• _En qué consiste_
¿Cómo define el humor social el texto sobre la recesión emocional de 2024?

• _Texto de la página_
|---|
2024: recesión emocional

Terminamos 2024 con sentimientos encontrados. Por un lado, agradecidos por lo que hemos logrado y por el otro, ansiosos ante un futuro lleno de incertidumbre e interrogantes. Al concluir el superciclo electoral de 2024, ha quedado claro que los resultados en las urnas ...

Terminamos 2024 con sentimientos encontrados. Por un lado, agradecidos por lo que hemos logrado y por el otro, ansiosos ante un futuro lleno de incertidumbre e interrogantes.

Al concluir el superciclo electoral de 2024, ha quedado claro que los resultados en las urnas demuestran que nuestra convivencia social y política se ha tornado predominantemente emocional y está relacionada con el estado de ánimo de la gente, lo que se conoce como el humor social.

El humor social se puede definir como el estado de ánimo de una comunidad o sociedad; en función de esta circunstancia, se percibe, procesa e interpreta la realidad y la información, y afecta las decisiones que se toman en cuanto aceptación o rechazo de la comunicación, el modo de vivir y las aspiraciones.
|---|
(Datos almacenados)
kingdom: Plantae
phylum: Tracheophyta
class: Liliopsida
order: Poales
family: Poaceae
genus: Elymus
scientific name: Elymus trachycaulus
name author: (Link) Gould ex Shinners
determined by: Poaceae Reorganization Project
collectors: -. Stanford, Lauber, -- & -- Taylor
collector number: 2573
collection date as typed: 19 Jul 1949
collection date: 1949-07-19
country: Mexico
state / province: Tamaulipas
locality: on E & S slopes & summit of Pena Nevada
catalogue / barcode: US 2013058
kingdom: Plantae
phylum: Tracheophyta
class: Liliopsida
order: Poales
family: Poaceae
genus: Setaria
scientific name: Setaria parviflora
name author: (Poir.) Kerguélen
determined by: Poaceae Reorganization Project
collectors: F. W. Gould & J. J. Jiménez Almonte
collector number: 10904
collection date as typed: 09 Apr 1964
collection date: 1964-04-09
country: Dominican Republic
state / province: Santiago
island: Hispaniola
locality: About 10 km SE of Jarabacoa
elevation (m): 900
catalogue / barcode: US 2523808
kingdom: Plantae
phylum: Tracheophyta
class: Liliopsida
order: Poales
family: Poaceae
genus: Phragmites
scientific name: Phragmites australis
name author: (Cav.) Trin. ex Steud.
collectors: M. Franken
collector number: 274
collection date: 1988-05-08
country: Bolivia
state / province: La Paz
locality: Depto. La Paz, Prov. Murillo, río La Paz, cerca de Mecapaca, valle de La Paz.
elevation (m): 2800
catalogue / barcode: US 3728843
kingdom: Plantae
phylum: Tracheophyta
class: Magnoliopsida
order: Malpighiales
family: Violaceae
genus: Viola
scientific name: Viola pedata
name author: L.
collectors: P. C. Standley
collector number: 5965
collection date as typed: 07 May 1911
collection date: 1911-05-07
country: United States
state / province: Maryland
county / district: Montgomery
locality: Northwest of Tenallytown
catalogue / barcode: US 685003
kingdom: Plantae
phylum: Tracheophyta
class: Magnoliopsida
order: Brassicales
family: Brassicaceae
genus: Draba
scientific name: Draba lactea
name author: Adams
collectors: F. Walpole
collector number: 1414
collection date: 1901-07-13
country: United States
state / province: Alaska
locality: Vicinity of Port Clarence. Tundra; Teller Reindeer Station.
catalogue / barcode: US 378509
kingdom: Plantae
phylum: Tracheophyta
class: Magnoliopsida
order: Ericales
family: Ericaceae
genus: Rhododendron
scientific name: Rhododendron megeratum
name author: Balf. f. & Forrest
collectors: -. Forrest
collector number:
|---|
• _Respuesta a la tarea_
Como el estado de ánimo de una comunidad o sociedad.